My most popular posts of 2022
2022 was the year I started my own business as a solopreneur. 2023 is the year I will start writing more than ever (I intend to write two posts per week!).
Here are my ten most popular posts of 2022 in terms of views.
10. You can’t prevent the mess
Hofstadter's law: it always takes longer than expected, even if you take into account Hofstadter’s law.
9. Down the RACI rabbit hole
Nothing good ever happened after I went into a meeting room to create our RACI. All that happened is that we planted our flags and made it easier to point fingers at each other instead of making the right thing happen.
8. I see Scrum Monsters everywhere!
I wrote this piece to reflect that I always encounter Scrum monstrosities in the wild and what conclusions we can draw from this.
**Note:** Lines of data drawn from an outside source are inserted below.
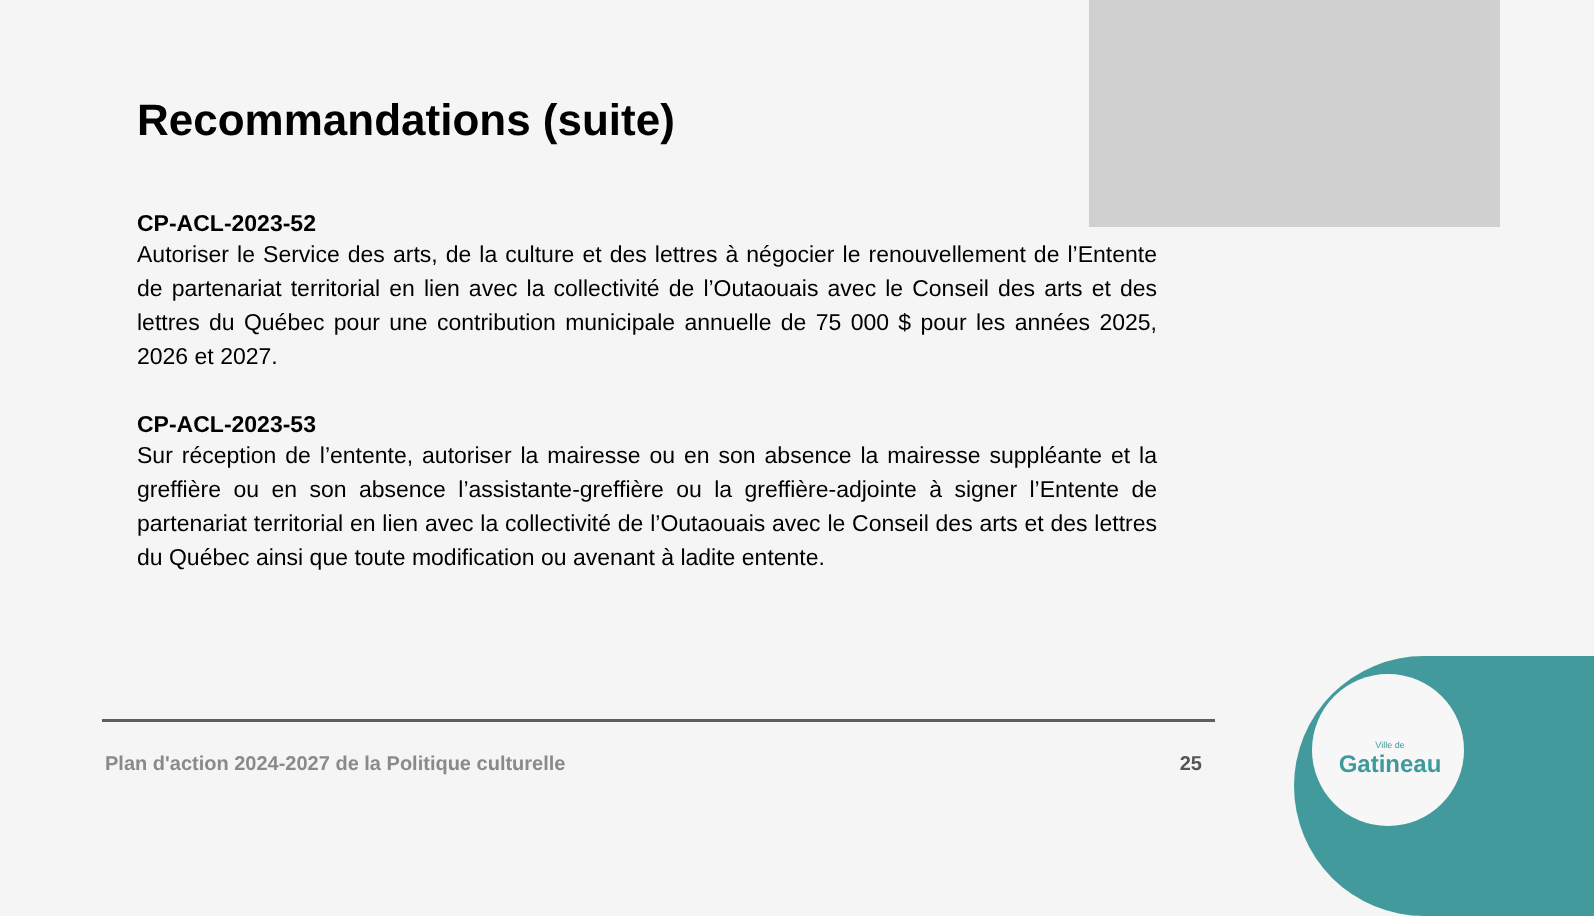Ville de
Gatineau
Recommandations (suite)
CP-ACL-2023-52
Autoriser le Service des arts, de la culture et des lettres à négocier le renouvellement de l’Entente de partenariat territorial en lien avec la collectivité de l’Outaouais avec le Conseil des arts et des lettres du Québec pour une contribution municipale annuelle de 75 000 $ pour les années 2025, 2026 et 2027.
CP-ACL-2023-53
Sur réception de l’entente, autoriser la mairesse ou en son absence la mairesse suppléante et la greffière ou en son absence l’assistante-greffière ou la greffière-adjointe à signer l’Entente de partenariat territorial en lien avec la collectivité de l’Outaouais avec le Conseil des arts et des lettres du Québec ainsi que toute modification ou avenant à ladite entente.
Plan d'action 2024-2027 de la Politique culturelle 25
7. Ask a Product Owner #3: Stakeholder Management
A practical piece where I answered audience questions regarding refinement and collated all of my answers together in a single piece.
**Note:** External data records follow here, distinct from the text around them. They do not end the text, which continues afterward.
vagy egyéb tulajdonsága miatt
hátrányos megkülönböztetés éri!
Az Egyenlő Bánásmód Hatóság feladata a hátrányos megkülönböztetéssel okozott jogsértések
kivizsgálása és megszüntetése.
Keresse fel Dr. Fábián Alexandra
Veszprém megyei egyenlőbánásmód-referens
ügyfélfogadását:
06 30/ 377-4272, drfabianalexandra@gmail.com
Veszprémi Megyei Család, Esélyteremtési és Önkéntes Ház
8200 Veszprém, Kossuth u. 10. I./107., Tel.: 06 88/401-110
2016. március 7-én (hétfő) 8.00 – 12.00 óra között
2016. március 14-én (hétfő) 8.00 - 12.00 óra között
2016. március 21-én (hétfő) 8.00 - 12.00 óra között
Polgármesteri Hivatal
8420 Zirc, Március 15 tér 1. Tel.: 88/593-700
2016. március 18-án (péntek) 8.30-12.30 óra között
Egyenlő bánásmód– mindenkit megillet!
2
6. Are you a Puppet Owner?
Most Product Owners, unfortunately, don’t own the product but are Puppet Owners where someone else is pulling the strings.
5. Introducing Scrum without doing Scrum
I described an empirical approach of introducing Scrum gradually, so you can invite team members to discover and learn how the different parts of the framework fit together.
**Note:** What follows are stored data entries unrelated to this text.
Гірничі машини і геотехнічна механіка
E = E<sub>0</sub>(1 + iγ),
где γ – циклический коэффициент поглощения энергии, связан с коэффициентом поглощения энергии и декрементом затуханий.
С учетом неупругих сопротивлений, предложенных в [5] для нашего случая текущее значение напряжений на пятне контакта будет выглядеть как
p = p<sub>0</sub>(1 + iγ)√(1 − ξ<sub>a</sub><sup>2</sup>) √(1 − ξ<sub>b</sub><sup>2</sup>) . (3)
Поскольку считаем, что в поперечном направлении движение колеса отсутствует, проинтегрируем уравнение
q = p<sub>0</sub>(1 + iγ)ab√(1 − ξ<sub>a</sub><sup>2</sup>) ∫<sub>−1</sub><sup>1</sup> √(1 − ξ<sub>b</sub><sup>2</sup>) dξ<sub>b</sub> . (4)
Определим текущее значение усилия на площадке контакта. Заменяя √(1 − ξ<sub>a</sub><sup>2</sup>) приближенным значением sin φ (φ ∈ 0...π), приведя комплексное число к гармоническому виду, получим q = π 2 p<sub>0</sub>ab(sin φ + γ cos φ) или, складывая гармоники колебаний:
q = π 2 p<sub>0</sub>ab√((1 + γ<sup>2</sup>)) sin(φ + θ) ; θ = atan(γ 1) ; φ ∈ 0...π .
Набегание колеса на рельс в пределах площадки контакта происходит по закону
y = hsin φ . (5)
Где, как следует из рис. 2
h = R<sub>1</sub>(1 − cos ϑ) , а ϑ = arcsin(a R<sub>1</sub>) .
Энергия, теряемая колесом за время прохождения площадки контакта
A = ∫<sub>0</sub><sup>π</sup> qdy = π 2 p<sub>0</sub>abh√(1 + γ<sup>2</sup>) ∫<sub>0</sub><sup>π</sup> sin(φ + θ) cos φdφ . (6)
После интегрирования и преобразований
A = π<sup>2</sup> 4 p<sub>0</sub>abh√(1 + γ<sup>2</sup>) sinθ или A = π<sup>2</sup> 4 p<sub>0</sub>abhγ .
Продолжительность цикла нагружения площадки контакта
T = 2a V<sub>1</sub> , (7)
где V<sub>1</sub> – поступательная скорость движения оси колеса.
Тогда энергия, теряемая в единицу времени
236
4. Resolving the one Product Owner per product conundrum
What are the different ways you can scale the Product Owner role? What are the advantages and downsides of the different approaches?
3. The 6 biggest Sprint Misconceptions
Olina Glindevi and I collaborated together on this article, and it was a resounding success! I love the illustrations, and I hope they will help Scrum Teams worldwide to look at their Sprints (and Scrum) differently.
2. The Way of the Lazy Product Owner
How do you handle multiple Scrum Teams effectively as a Product Owner? Enter the Way of the Lazy Product Owner.
1. Scrum’s unintended and gradual disconnect from Product Management
In this article, I try to show how the Product Owner accountability is one of the weak spots of Scrum. It won’t be fixed, as there is too much money in certifications, and nobody wants to rock the boat (and update all those training materials).